Antes, al menos fingía, llamándola Luna Victoria en público y en privado.

Ahora ni siquiera se molestaba en usar su título.

Cualquiera que no supiera la verdad pensaría que Victoria era su verdadera compañera.

Unos minutos más tarde, la puerta del baño se abrió de repente y Esteban salió envuelto en una toalla, con el cuerpo aún húmedo.

Hombros anchos, cintura estrecha, figura alta. Irradiaba una energía juvenil poco común en hombres de su edad.

Por un instante, lo vi cómo era hacía cinco años, cubierto de rocío nocturno, trepando por mi ventana. Tan seguro de sí mismo, como si le mostrara al mundo entero, me había dicho:

—Otoño, desde hoy, eres mía. Por el resto de nuestras vidas, solo tú y yo, juntos para siempre.

Al notar que lo observaba, perdida en mis pensamientos, esbozó una sonrisa amplia y me atrajo hacia sus brazos.

—Otoño, hoy soy todo tuyo. No voy a ninguna parte.

El fresco aroma cítrico mezclado con flores lunares creaba un olor extraño y desagradable.

Bajé la mirada con melancolía. El hombre frente a mí ya no era el mismo de entonces.

En ese momento, un golpe en la puerta interrumpió mis pensamientos:

—Joven Alfa, la Luna Victoria no se siente bien. ¡Lo está llamando!

La molestia de Esteban se transformó en preocupación al instante. Se vistió a toda prisa y se dirigió a la puerta.

—¿Qué le pasa? ¿Ya llamaron al médico de la manada?

Dio unos pasos y luego se detuvo, dándose cuenta de algo.

Se volvió hacia mí, disculpándose con la mirada, mientras yo me apoyaba contra el marco de la puerta.

—Victoria no se siente bien, debo ir a verla. Con mi hermano muerto, soy lo único que le queda. Volveré pronto, Otoño. Siempre has sido tan comprensiva.

«Comprensiva». Esa palabra…

Había aguantado durante seis meses, en incontables noches oscuras.

En la Manada Media Luna Plateada, las lobas eran veneradas. Después de dar a luz a mi hija, mi madre me había insistido en regresar y reclamar directamente el puesto de alfa.

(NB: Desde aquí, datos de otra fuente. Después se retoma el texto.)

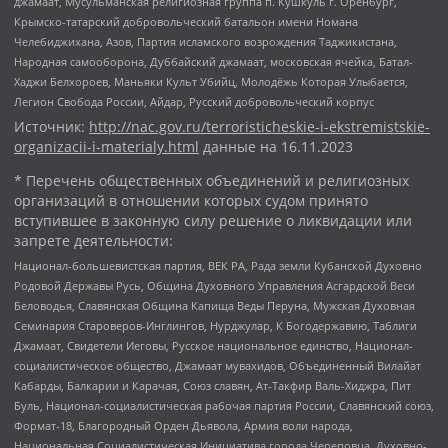
джамаат, Мусульманская религиозная группа п. Кушкуль г. Оренбург,
Крымско-татарский добровольческий батальон имени Номана
Челебиджихана, Азов, Партия исламского возрождения Таджикистана,
Народная самооборона, Дуббайский джамаат, московская ячейка, Батал-
Хаджи Белхороев, Маньяки Культ Убийц, Молодёжь Которая Улыбается,
Легион Свобода России, Айдар, Русский добровольческий корпус
Источник:
http://nac.gov.ru/terroristicheskie-i-ekstremistskie-
organizacii-i-materialy.html
данные на
16.11.2023
* Перечень общественных объединений и религиозных
организаций в отношении которых судом принято
вступившее в законную силу решение о ликвидации или
запрете деятельности:
Национал-большевистская партия, ВЕК РА, Рада земли Кубанской Духовно
Родовой Державы Русь, Община Духовного Управления Асгардской Веси
Беловодья, Славянская Община Капища Веды Перуна, Мужская Духовная
Семинария Староверов-Инглингов, Нурджулар, К Богодержавию, Таблиги
Джамаат, Свидетели Иеговы, Русское национальное единство, Национал-
социалистическое общество, Джамаат мувахидов, Объединенный Вилайат
Кабарды, Балкарии и Карачая, Союз славян, Ат-Такфир Валь-Хиджра, Пит
Буль, Национал-социалистическая рабочая партия России, Славянский союз,
Формат-18, Благородный Орден Дьявола, Армия воли народа,
Национальная Социалистическая Инициатива города Череповца, Духовно-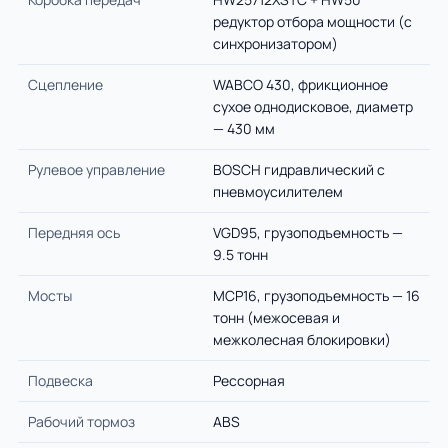
редуктор отбора мощности (с
синхронизатором)
Сцепление
WABCO 430, фрикционное
сухое однодисковое, диаметр
— 430 мм
Рулевое управление
BOSCH гидравлический с
пневмоусилителем
Передняя ось
VGD95, грузоподъемность —
9.5 тонн
Мосты
MCP16, грузоподъемность — 16
тонн (межосевая и
межколесная блокировки)
Подвеска
Рессорная
Рабочий тормоз
ABS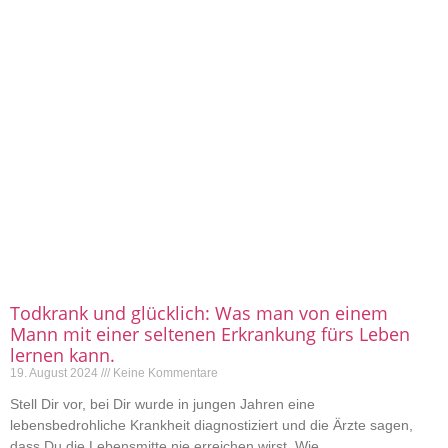
Todkrank und glücklich: Was man von einem
Mann mit einer seltenen Erkrankung fürs Leben
lernen kann.
19. August 2024
Keine Kommentare
Stell Dir vor, bei Dir wurde in jungen Jahren eine
lebensbedrohliche Krankheit diagnostiziert und die Ärzte sagen,
dass Du die Lebensmitte nie erreichen wirst. Wie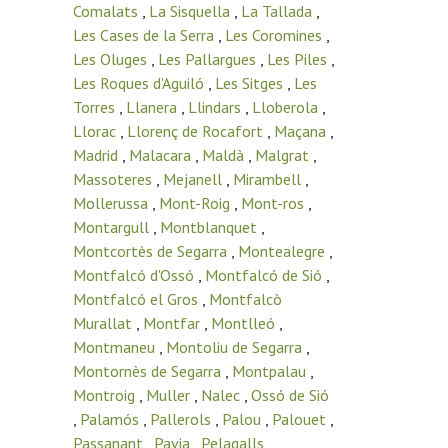
Comalats
,
La Sisquella
,
La Tallada
,
Les Cases de la Serra
,
Les Coromines
,
Les Oluges
,
Les Pallargues
,
Les Piles
,
Les Roques d'Aguiló
,
Les Sitges
,
Les
Torres
,
Llanera
,
Llindars
,
Lloberola
,
Llorac
,
Llorenç de Rocafort
,
Maçana
,
Madrid
,
Malacara
,
Maldà
,
Malgrat
,
Massoteres
,
Mejanell
,
Mirambell
,
Mollerussa
,
Mont-Roig
,
Mont-ros
,
Montargull
,
Montblanquet
,
Montcortès de Segarra
,
Montealegre
,
Montfalcó d'Ossó
,
Montfalcó de Sió
,
Montfalcó el Gros
,
Montfalcò
Murallat
,
Montfar
,
Montlleó
,
Montmaneu
,
Montoliu de Segarra
,
Montornès de Segarra
,
Montpalau
,
Montroig
,
Muller
,
Nalec
,
Ossó de Sió
,
Palamós
,
Pallerols
,
Palou
,
Palouet
,
Passanant
,
Pavia
,
Pelagalls
,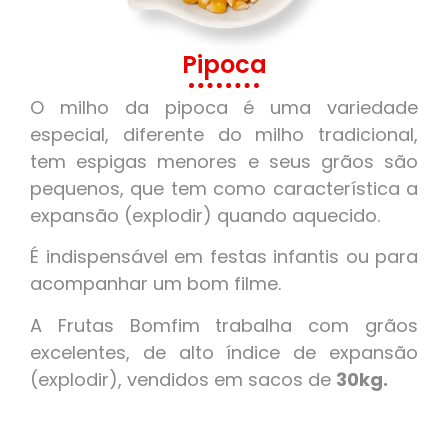
Pipoca
O milho da pipoca é uma variedade
especial, diferente do milho tradicional,
tem espigas menores e seus grãos são
pequenos, que tem como característica a
expansão (explodir) quando aquecido.
É indispensável em festas infantis ou para
acompanhar um bom filme.
A Frutas Bomfim trabalha com grãos
excelentes, de alto índice de expansão
(explodir), vendidos em sacos de
30kg.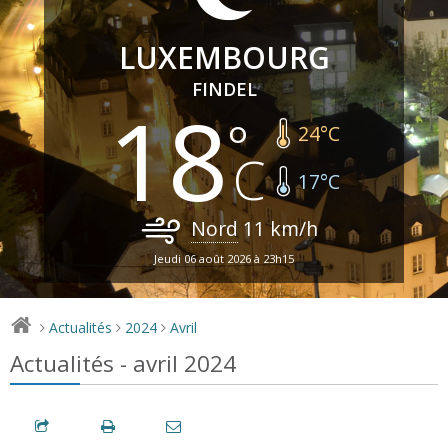
LUXEMBOURG
FINDEL
18
24
°C
17
°C
Nord
11
km/h
Jeudi 06 août 2026 à 23h15
Actualités
2024
Avril
>
>
>
Actualités - avril 2024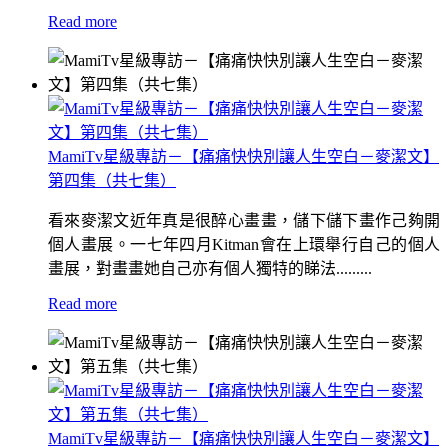
Read more
MamiTv星級專訪－【痛痛快快別讓人生空白－麥潔文】
第四集（共七集）
看來麥潔文近年真是很醉心畫畫，儲下儲下畫作己夠開
個人畫展。一七年四月Kitman會在上環舉行自己的個人
畫展，對畫畫她自己亦有個人獨特的睇法.........
Read more
MamiTv星級專訪－【痛痛快快別讓人生空白－麥潔文】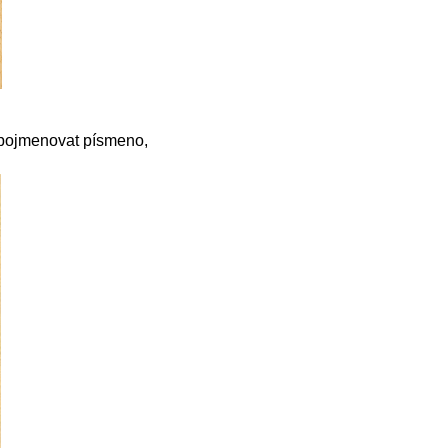
 pojmenovat písmeno,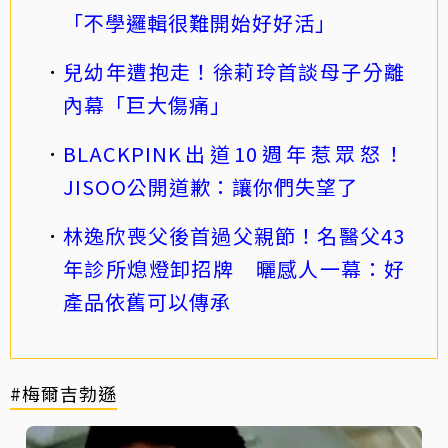
「不學邏輯很難開始好好活」
兒幼年遭抱走！徐莉玲首談母子分離
內幕「巨大傷痛」
BLACKPINK出道10週年惹眾怒！
JISOO公開道歉：讓你們失望了
林逸欣喪父後首過父親節！名醫父43
年診所熄燈卸招牌 曬感人一幕：好
產品依舊可以傳承
#梅爾吉勃遜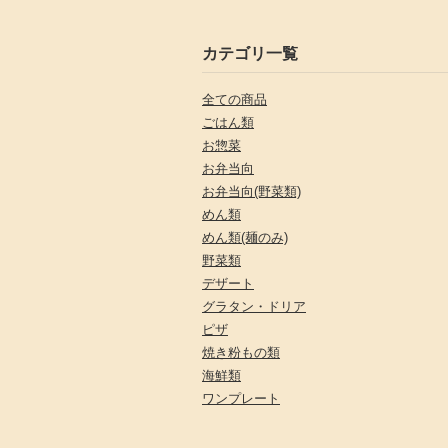
カテゴリ一覧
全ての商品
ごはん類
お惣菜
お弁当向
お弁当向(野菜類)
めん類
めん類(麺のみ)
野菜類
デザート
グラタン・ドリア
ピザ
焼き粉もの類
海鮮類
ワンプレート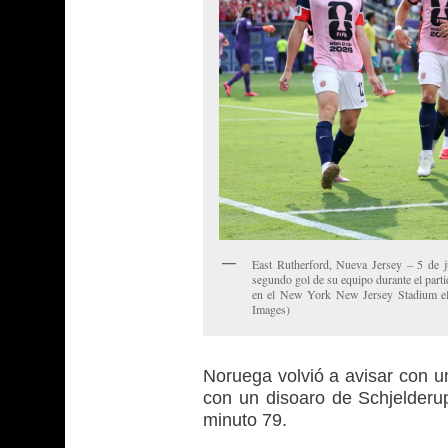
East Rutherford, Nueva Jersey – 5 de j
segundo gol de su equipo durante el part
en el New York New Jersey Stadium el 
Images)
Noruega volvió a avisar con u
con un disoaro de Schjelderup 
minuto 79.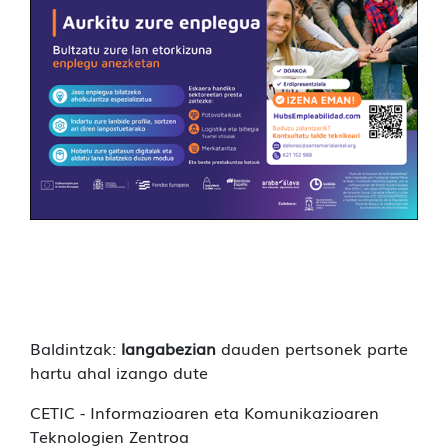
Baldintzak:
langabezian
dauden pertsonek parte
hartu ahal izango dute
CETIC - Informazioaren eta Komunikazioaren
Teknologien Zentroa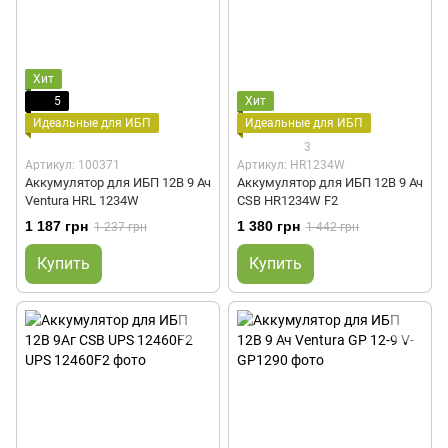
Хит
5
Хит
Идеальные для ИБП
Идеальные для ИБП
3
Артикул: 100371
Артикул: HR1234W
Аккумулятор для ИБП 12В 9 Ач
Аккумулятор для ИБП 12В 9 Ач
Ventura HRL 1234W
CSB HR1234W F2
1 187 грн
1 380 грн
1 237 грн
1 442 грн
Купить
Купить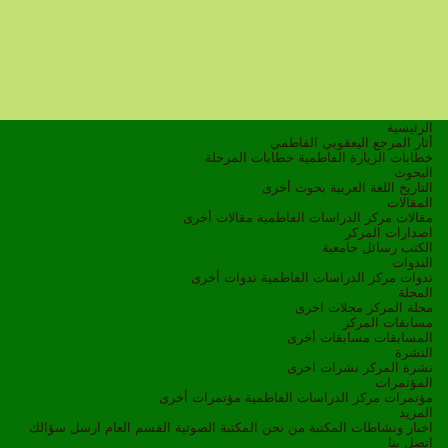
الرئيسية
أثار المرجع اليعقوبي الفاطمي
خطابات الزيارة الفاطمية
خطابات المرحلة
البحوث
التاريخ
اللغة العربية
بحوث أخرى
المقالات
مقالات مركز الدراسات الفاطمية
مقالات أخرى
اصدارات المركز
الكتب
رسائل جامعية
الندوات
ندوات مركز الدراسات الفاطمية
ندوات أخرى
المجلة
مجلة المركز
مجلات اخرى
مسابقات المركز
المسابقات
مسابقات أخرى
النشرة
نشرة المركز
نشرات اخرى
المؤتمرات
مؤتمرات مركز الدراسات الفاطمية
مؤتمرات أخرى
المزيد
اخبار ونشاطات
المكتبة
من نحن
المكتبة الصوتية
القسم العام
ارسل سؤالك
اتصل بنا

Pero no había querido dejar a Esteban, así que seguí negándome a volver y heredar Media Luna.

—Esteban —dije con suavidad.

Él frunció el ceño, a punto de soltar alguna frase reconfortante, cuando lo interrumpió el peso súbito sobre sus hombros, en el momento en el que le coloqué un grueso abrigo.

—La noche está fresca. Deberías ponértelo.

Esteban agarró el abrigo, con una expresión indescifrable en los ojos.

—Otoño, tú...

La puerta de la habitación de huéspedes se cerró de golpe, antes de que terminara la frase.

«Cinco días más, Esteban. Ya no voy a esperarte.»